Task requirements ::
1. Reproduce the lasso tutorial word for word between "mse <- function(pred, truth)" and "depending on $\lambda$).", inclusive.
2. For each statement about the lasso tutorial, answer yes or no, and quote the words from the tutorial that settle it. (a) The model is fit using both the training set and the test set. (b) On the training set, the prediction error increases with lambda. (c) The tutorial calls the phenomenon seen with small lambda values over-fitting.
3. Summarize the lasso tutorial in three sentences.

X_test <- test_set %>% select(!A101) %>% as.matrix()
Y_test <- test_set %>% select(A101) %>% as.matrix()

We fit/train the model using only the training set:

fit <- glmnet(X_train,Y_train)

We compute the predicted values for the response, both on the training set and the test set:

Y_train_pred <- predict(fit, newx = X_train)

Y_test_pred <- predict(fit, newx = X_test)

Using the following function, we compute the mean squared error (MSE) of prediction, both on the train set and the test set:

mse <- function(pred, truth) {
    return(mean((pred-truth)^2))
}

error_train_tab <- apply(Y_train_pred, 2, mse, truth = Y_train)

error_test_tab <- apply(Y_test_pred, 2, mse, truth = Y_test)

Note

We have a predicted values for each observations and each value of $\lambda$ since the glmnet() function trains several Lasso model for different value of $\lambda$.

We plot the prediction error on the training set and on the test set (here depending on $\lambda$).

error_tab <- tibble(
    error = c(error_train_tab, error_test_tab),
    lambda = rep(fit$lambda, times = 2),
    status = rep(c("train", "test"), each = length(fit$lambda)))

ggplot(
    error_tab, 
    aes(x = log(lambda), y = error, shape = status, color = status)) +
    geom_point() + geom_line() +
    xlab("log(Lambda)") + ylab("Prediction error") +
    theme_bw()

What can we say about the different fitted models (one per $\lambda$ value in this case?

Solution

The model achieving the best performance (regarding to prediction error) is not the same on the training set and the test set.

Regarding the training set, the prediction error increases with $\lambda$.
Regarding the test set, the prediction error decreases for increasing small values of $\lambda$ then reach a minimum and increases for large $\lambda$ values.

What can you about the difference between the prediction error on the training set and on the test set when $\lambda$ is small (left part of the plot)?

Solution

The prediction error on the training set is very will while the prediction error on the test set is very high, meaning that models fitted with small $\lambda$ values do not generalize well to observations that were not used for the training.

Note

This phenomenon is called over-fitting. The model is too specific for the training set but not suitable outside of it.

Imagine another application where this training/test split and prediction error computation procedure might be handy?

Solution

Imagine we want to select yeast strain with the highest growth rate. Based on the model relating the morphological trait measure and the genotype in the 64 yeast strains that we considered, we could genotype several other yeast strains and predict the value for the morphological trait that we could expect based on the genotype (without doing the experiment of measuring it).

Then, we would focus on just a few strains with the highest prediction for the morphological trait and run the experiment of growing them and actually measuring the morphological trait, which would save some time and money (instead of doing it on all yeast strains that we might consider).

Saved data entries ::
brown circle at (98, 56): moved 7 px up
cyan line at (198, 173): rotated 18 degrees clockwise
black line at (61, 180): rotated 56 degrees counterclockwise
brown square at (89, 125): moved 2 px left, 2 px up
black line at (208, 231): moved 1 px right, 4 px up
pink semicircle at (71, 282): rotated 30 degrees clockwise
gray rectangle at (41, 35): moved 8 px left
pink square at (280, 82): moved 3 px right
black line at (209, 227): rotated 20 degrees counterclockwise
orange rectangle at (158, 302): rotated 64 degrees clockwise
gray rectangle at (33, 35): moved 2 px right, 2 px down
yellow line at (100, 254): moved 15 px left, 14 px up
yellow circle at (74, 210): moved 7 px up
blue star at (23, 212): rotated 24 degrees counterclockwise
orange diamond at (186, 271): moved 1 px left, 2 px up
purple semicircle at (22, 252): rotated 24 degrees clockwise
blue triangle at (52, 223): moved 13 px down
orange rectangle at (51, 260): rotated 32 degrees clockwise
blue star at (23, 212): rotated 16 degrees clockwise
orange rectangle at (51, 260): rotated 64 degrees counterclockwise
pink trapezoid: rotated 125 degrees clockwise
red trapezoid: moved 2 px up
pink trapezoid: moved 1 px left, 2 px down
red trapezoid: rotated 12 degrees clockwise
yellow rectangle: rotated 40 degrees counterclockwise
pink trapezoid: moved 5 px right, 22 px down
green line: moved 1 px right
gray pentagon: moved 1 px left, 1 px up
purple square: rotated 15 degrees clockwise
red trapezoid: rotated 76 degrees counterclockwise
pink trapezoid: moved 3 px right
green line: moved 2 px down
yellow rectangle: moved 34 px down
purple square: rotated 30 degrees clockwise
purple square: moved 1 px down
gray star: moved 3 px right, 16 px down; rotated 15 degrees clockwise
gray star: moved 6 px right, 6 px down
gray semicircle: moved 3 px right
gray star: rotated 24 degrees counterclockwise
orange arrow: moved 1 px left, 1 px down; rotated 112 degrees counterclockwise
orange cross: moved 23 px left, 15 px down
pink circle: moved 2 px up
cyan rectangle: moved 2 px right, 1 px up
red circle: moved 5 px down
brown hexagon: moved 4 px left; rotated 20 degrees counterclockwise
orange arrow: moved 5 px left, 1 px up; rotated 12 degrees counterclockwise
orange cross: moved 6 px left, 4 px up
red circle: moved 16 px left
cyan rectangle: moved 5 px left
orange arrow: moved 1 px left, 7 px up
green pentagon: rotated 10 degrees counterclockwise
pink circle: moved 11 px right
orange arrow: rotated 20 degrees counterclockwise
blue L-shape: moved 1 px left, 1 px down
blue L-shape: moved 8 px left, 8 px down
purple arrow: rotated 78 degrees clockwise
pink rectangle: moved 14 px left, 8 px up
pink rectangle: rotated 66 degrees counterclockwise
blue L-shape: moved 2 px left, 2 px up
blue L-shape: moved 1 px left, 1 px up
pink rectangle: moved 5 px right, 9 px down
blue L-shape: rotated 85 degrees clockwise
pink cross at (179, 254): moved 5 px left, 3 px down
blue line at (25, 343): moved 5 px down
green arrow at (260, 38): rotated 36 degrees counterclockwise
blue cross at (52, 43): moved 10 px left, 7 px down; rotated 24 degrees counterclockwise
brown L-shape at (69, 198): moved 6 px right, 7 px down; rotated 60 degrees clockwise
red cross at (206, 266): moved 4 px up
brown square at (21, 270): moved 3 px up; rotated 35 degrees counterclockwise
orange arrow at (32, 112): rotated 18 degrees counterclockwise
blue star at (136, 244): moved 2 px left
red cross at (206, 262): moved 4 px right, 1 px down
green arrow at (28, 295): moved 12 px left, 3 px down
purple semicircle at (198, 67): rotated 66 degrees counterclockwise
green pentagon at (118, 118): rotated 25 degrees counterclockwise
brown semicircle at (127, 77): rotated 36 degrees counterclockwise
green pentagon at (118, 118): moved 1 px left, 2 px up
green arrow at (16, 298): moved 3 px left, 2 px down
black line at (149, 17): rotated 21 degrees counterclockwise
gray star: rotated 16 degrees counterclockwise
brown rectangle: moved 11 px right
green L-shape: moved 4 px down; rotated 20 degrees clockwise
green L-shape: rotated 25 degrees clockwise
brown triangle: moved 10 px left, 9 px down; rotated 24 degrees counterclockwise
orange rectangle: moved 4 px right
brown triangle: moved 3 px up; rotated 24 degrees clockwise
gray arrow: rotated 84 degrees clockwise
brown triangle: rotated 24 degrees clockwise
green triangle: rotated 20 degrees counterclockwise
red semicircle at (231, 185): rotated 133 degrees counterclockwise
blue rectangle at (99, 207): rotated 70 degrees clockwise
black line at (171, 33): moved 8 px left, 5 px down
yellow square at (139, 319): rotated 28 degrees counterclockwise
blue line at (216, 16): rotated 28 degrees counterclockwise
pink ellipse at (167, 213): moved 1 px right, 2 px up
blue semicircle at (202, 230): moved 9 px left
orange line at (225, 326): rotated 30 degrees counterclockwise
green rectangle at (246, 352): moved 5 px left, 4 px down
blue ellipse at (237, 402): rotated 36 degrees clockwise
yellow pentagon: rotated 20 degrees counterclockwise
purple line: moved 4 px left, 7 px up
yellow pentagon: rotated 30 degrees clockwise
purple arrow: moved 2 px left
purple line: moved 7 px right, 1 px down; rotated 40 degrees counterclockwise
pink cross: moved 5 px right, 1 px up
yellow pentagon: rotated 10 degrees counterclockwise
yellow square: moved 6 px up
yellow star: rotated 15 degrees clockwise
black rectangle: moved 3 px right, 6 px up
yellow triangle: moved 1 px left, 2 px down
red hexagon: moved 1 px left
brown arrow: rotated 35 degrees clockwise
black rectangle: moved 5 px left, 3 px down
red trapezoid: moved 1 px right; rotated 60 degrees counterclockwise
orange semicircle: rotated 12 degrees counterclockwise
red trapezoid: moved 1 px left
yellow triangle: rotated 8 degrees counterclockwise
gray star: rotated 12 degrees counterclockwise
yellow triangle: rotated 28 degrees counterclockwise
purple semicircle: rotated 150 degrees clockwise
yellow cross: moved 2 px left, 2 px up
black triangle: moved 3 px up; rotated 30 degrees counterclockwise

Full answers ::
1.
mse <- function(pred, truth) {
    return(mean((pred-truth)^2))
}

error_train_tab <- apply(Y_train_pred, 2, mse, truth = Y_train)

error_test_tab <- apply(Y_test_pred, 2, mse, truth = Y_test)

Note

We have a predicted values for each observations and each value of $\lambda$ since the glmnet() function trains several Lasso model for different value of $\lambda$.

We plot the prediction error on the training set and on the test set (here depending on $\lambda$).

2.
(a) No: "We fit/train the model using only the training set"
(b) Yes: "Regarding the training set, the prediction error increases with $\lambda$."
(c) Yes: "This phenomenon is called over-fitting."

3. The lasso tutorial fits models with glmnet() on the training set only, predicts the response on both the training and test sets, and computes the mean squared error of prediction for each value of lambda. On the training set the error increases with lambda, but on the test set it decreases, reaches a minimum, and then increases; small lambda values give a low training error and a high test error, which is called over-fitting. As an application, a model relating a morphological trait to genotype in 64 yeast strains could predict the trait for other strains, so that only the few with the highest predictions are grown and measured.